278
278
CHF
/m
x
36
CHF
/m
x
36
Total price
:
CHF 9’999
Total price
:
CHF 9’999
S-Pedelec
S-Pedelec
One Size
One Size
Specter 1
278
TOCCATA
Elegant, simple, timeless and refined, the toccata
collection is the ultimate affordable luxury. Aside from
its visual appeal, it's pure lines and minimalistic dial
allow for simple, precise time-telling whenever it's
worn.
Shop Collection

═══

_What to do_.
Print every line from the one that contains "collection is the" to the end of the records, exactly as written, and nothing more.

_Answer section_.
collection is the ultimate affordable luxury. Aside from
its visual appeal, it's pure lines and minimalistic dial
allow for simple, precise time-telling whenever it's
worn.
Shop Collection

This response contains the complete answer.